*TEXT FOR ANALYSIS:*
Coordinate Transformations

Date: 06/25/2003 at 20:21:24
From: Dan
Subject: Rotate Point Around Logical Origin

What is the equation that can be used to determine the new point when 
you rotate a point some number of degrees around a false origin?

Example:

Point: 10,10
Rotation: 90 Degrees
Origin: 2,6

Date: 06/26/2003 at 14:06:18
From: Doctor Douglas
Subject: Re: Rotate Point Around Logical Origin

Hi Dan,

Thanks for writing to the Math Forum.

First I would change coordinates so that they are centered on the
new origin:

  (u,v) = (10 - 2,10 - 6) = (8,4)

Thus the point is 8 units east and 4 units north of the new origin.

Now we rotate this by using polar coordinates.  First convert the 
(u,v) ordered pair into polar (r,@) coordinates:

  r = sqrt(u^2 + v^2) = sqrt(64 + 16) = sqrt(80)
  @ = arctan(4/8) = 26.5651 deg

At this point we have not done the rotation, just expressed the
coordinates of the given point in different coordinates. The new 
rotated point has

  r' = sqrt(80)
  @' = 26.5651 deg + 90 deg
     = 116.5651 deg

So you can see that the rotation is easy to do in these polar 
coordinates.  Now we go back to (u,v) coordinates:

  u' = r' cos(@') = sqrt(80)*cos(116.5651 deg) = -4.000007 or -4
  v' = r' sin(@') = sqrt(80)*sin(116.5651 deg) = 7.999997 or 8

In terms of the original (x,y) coordinates, the new point is

  (x',y') = (2 + u',6 + v') = (-2,14)

In this procedure we use coordinate transformations to go to polar
coordinates where the rotation is "easy" (in fact nearly trivial)
to perform, then transform back to the original coordinates for the
final answer.

- Doctor Douglas, The Math Forum
  http://mathforum.org/dr.math/

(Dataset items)
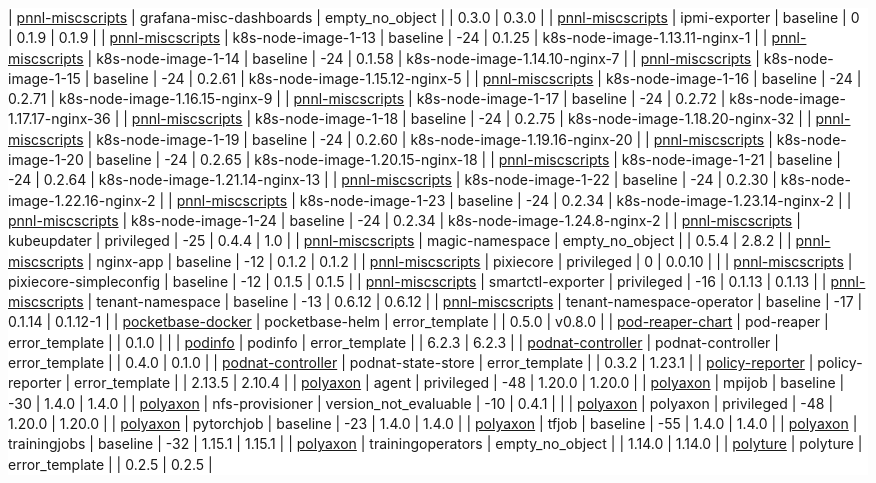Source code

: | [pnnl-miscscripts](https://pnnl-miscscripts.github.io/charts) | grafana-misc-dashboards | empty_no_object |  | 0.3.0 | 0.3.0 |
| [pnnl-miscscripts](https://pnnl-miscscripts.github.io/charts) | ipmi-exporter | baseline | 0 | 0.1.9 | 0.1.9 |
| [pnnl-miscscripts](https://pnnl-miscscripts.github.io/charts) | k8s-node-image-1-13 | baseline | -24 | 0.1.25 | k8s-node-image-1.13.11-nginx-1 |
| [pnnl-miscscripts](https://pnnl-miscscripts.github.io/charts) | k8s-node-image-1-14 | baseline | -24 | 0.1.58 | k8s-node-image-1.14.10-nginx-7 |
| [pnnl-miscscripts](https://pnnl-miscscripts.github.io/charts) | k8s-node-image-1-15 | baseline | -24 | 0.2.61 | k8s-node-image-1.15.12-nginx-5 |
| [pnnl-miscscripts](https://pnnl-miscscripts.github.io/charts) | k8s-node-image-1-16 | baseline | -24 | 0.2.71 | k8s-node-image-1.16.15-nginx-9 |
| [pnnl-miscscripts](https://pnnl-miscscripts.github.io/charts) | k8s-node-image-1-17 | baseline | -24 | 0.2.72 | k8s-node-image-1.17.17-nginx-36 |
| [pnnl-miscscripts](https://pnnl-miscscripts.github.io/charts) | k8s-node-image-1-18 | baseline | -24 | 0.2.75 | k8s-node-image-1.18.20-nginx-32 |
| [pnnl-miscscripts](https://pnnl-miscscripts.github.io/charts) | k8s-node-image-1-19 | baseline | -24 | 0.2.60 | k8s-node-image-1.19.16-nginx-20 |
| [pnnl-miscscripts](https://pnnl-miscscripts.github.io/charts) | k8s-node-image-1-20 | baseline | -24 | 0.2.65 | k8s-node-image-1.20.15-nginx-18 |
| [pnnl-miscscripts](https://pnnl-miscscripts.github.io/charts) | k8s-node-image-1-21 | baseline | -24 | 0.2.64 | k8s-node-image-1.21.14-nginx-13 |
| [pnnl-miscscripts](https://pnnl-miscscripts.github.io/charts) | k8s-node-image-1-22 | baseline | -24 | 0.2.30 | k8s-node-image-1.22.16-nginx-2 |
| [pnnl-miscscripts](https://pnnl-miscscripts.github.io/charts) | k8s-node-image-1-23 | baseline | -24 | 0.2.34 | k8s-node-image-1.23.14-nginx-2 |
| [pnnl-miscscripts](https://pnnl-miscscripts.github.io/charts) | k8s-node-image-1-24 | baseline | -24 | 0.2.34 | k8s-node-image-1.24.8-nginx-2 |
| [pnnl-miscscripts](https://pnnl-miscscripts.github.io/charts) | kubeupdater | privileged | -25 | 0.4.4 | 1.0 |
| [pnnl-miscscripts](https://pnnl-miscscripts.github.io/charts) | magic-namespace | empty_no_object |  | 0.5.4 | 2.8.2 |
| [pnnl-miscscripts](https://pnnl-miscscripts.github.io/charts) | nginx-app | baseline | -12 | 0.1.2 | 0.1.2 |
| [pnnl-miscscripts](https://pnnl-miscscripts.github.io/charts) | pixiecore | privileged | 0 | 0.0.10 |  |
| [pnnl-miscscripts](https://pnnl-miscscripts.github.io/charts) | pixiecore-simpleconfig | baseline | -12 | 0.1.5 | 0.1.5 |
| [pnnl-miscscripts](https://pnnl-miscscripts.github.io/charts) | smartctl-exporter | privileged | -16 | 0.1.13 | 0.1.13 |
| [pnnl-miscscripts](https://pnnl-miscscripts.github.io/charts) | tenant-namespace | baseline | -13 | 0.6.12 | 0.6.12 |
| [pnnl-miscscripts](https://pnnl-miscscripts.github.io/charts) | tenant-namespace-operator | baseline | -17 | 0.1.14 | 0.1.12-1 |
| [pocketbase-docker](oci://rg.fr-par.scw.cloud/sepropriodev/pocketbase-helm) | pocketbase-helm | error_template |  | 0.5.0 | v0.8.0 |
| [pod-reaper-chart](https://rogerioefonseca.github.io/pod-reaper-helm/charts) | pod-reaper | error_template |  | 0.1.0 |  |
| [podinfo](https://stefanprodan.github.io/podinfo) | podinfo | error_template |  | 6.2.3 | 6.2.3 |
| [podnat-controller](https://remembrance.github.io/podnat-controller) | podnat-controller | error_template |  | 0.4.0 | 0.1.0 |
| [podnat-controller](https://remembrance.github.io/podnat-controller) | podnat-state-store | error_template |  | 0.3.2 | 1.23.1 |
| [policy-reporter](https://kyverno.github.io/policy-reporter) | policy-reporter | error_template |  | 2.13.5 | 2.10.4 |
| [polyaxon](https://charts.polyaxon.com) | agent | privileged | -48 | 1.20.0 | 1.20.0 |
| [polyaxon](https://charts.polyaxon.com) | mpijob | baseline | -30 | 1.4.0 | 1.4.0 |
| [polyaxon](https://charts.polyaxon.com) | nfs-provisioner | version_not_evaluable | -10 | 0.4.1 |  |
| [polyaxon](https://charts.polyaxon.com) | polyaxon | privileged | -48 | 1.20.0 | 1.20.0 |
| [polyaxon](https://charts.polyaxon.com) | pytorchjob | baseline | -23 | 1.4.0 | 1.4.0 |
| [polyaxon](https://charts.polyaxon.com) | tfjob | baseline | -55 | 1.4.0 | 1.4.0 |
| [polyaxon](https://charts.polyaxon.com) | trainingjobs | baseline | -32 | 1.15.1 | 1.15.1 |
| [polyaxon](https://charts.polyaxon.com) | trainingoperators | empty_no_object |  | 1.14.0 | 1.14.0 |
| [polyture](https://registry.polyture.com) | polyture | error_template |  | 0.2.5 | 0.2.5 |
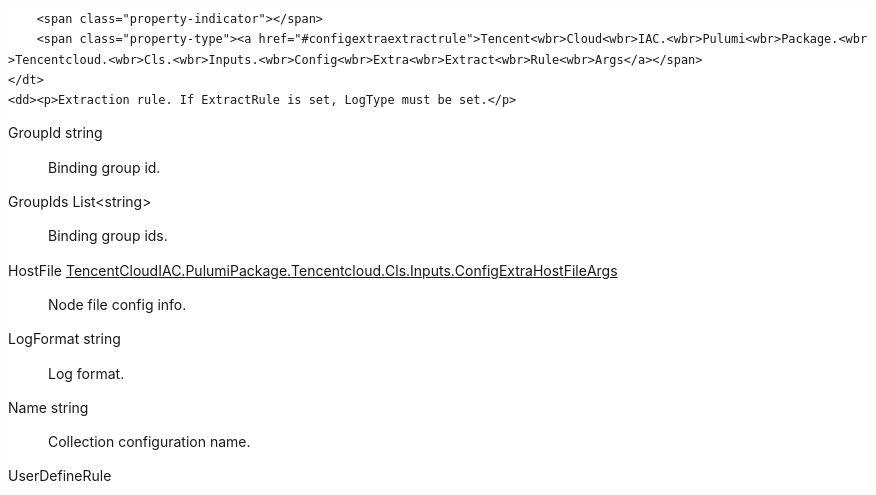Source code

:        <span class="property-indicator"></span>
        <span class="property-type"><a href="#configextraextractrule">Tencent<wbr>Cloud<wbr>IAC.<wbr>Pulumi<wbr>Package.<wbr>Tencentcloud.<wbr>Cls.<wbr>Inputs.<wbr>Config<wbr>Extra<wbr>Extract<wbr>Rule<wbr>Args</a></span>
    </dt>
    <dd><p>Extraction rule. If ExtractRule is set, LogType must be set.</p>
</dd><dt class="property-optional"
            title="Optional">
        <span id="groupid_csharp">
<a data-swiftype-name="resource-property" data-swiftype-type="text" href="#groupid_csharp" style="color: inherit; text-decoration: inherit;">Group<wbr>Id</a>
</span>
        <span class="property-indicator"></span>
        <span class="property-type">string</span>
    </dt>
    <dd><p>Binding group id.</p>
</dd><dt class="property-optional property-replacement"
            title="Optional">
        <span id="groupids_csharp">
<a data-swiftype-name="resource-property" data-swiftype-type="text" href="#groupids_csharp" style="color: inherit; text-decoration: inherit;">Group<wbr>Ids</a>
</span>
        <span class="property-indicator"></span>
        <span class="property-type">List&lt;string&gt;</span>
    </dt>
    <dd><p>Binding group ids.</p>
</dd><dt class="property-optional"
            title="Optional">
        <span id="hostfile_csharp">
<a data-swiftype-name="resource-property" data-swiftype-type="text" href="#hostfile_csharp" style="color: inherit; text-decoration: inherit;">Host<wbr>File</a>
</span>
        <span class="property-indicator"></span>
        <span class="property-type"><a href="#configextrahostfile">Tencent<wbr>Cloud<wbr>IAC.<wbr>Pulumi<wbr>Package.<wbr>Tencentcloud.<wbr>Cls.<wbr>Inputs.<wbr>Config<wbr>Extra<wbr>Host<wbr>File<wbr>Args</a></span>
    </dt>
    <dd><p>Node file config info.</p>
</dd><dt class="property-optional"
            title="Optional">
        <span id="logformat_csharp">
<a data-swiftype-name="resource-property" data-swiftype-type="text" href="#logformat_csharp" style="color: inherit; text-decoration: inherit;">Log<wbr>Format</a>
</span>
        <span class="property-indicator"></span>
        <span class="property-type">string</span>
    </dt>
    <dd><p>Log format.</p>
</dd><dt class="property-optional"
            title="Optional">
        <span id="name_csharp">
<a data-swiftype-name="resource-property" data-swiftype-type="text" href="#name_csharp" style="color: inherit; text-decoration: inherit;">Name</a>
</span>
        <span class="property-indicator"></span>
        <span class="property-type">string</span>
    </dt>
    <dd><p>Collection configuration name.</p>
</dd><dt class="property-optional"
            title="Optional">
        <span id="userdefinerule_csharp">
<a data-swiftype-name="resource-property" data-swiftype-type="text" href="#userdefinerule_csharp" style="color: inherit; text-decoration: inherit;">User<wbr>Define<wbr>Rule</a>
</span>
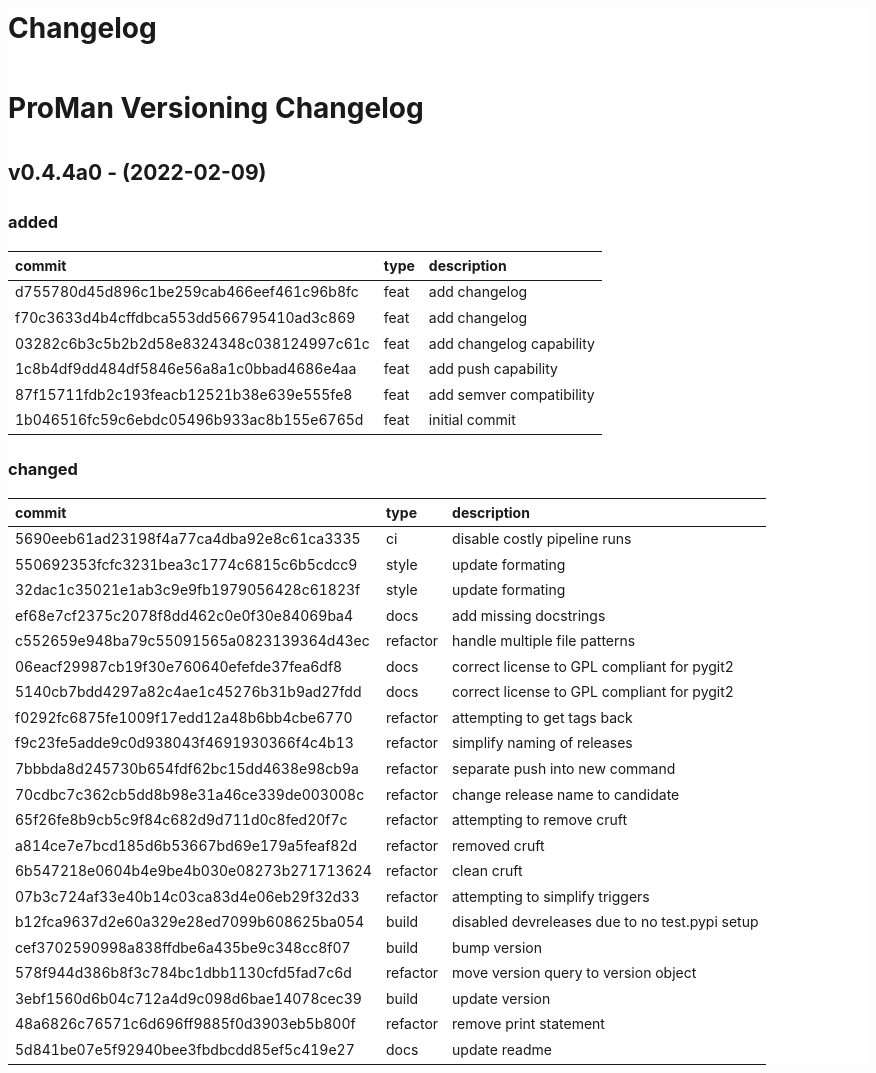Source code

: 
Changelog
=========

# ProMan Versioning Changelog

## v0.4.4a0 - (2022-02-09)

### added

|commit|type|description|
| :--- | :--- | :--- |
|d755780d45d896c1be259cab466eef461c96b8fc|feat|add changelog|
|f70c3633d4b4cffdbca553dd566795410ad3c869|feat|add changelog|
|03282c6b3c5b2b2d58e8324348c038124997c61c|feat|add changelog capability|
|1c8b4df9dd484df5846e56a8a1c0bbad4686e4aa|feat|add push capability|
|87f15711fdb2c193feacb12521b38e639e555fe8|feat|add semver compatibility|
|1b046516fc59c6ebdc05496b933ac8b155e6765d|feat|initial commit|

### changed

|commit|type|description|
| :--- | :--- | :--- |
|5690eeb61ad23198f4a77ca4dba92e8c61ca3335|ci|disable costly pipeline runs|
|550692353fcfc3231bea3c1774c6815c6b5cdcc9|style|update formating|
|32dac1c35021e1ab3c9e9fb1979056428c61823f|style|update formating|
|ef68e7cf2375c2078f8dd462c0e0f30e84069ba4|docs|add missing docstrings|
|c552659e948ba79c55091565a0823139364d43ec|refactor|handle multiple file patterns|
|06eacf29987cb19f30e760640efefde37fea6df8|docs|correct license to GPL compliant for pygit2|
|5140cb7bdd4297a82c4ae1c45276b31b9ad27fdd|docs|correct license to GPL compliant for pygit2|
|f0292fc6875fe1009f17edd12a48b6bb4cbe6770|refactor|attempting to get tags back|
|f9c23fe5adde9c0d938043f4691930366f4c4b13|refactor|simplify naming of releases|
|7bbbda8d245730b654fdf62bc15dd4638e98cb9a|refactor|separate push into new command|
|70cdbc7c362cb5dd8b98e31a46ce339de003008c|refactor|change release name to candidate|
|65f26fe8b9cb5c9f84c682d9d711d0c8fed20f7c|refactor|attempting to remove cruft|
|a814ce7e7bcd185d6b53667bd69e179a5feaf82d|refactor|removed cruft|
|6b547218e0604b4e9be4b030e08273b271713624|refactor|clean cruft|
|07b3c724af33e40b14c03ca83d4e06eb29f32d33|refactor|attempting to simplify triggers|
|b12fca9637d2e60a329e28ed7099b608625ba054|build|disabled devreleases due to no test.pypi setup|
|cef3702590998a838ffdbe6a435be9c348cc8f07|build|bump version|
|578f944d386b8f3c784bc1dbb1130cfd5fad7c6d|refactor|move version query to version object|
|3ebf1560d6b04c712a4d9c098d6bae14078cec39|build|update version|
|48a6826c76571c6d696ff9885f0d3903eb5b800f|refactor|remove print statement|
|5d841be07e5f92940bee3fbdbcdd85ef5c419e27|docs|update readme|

*EXERCISE OBJECTIVE:*
Answer these questions from the forum thread on rotating a point about a false origin.
(a) What are the (u,v) coordinates of the point once they are centered on the new origin?
(b) What angle does the rotated point have in polar coordinates?
(c) In the original (x,y) coordinates, what is the new point?

*WRITTEN RESPONSE:*
(a) (8,4)
(b) 116.5651 deg
(c) (-2,14)